- **Activity**: Give back only one number: how many lines in the data below contain the word "tilbyder".

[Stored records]
******************************
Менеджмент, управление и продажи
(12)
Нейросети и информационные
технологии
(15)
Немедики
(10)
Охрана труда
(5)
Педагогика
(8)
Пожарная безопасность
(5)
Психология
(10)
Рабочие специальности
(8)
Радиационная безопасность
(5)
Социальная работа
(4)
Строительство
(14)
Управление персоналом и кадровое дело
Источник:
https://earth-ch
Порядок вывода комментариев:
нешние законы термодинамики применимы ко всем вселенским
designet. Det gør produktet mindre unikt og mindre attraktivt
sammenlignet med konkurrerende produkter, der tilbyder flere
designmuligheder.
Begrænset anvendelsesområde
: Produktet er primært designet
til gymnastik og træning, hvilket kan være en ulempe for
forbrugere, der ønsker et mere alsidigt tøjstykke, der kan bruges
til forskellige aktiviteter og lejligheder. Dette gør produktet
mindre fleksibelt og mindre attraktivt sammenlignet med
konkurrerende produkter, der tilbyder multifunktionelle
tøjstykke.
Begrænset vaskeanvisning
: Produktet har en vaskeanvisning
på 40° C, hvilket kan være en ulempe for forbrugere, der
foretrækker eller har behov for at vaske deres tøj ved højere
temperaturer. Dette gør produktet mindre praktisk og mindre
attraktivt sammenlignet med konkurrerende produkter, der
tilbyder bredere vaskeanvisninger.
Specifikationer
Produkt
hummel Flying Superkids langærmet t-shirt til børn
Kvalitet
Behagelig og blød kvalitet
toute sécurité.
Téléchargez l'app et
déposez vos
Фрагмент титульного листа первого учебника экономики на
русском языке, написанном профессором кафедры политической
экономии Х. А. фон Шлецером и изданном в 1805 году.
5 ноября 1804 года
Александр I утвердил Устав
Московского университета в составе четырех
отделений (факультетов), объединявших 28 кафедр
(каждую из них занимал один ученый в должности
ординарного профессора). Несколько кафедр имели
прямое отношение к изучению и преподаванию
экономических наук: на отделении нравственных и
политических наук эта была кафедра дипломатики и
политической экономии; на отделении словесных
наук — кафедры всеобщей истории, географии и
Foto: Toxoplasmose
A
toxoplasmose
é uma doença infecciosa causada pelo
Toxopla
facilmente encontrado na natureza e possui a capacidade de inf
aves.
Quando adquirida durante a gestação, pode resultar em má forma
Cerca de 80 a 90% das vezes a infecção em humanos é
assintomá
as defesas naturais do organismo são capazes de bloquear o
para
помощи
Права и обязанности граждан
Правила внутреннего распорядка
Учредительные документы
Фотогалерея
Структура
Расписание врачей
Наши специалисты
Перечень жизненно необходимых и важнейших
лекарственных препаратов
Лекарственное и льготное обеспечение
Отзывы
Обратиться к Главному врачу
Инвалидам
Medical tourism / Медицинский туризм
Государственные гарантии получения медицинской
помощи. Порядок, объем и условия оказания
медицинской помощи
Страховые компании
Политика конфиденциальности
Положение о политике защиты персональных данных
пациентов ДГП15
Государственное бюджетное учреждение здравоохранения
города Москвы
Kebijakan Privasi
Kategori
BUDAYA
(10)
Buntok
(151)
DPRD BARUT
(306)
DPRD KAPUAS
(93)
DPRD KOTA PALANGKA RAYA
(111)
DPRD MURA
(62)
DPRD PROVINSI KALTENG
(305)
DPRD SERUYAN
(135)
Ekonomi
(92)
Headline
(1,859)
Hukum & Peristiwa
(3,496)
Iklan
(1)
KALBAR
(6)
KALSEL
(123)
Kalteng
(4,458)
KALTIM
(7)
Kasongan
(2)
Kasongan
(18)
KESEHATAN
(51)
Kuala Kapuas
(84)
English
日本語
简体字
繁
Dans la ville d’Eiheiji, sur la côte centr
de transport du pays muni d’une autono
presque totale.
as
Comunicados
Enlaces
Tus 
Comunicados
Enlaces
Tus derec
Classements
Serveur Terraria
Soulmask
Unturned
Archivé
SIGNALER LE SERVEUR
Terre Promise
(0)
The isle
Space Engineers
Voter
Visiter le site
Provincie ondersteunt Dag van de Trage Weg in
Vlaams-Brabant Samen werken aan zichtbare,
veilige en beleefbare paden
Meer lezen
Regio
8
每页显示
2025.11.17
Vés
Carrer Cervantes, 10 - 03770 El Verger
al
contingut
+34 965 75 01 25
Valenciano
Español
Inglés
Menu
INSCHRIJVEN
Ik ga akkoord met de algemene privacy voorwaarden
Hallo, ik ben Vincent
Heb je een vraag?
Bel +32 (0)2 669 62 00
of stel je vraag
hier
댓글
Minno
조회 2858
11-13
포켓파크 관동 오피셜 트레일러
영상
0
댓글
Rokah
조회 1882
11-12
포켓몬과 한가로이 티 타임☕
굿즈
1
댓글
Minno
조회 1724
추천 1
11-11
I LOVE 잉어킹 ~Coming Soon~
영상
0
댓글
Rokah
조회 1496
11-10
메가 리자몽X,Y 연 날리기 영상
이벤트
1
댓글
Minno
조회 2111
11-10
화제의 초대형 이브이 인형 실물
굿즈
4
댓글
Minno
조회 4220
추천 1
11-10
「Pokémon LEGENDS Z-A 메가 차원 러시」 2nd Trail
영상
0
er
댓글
******************************
- **Response to the exercise**: 3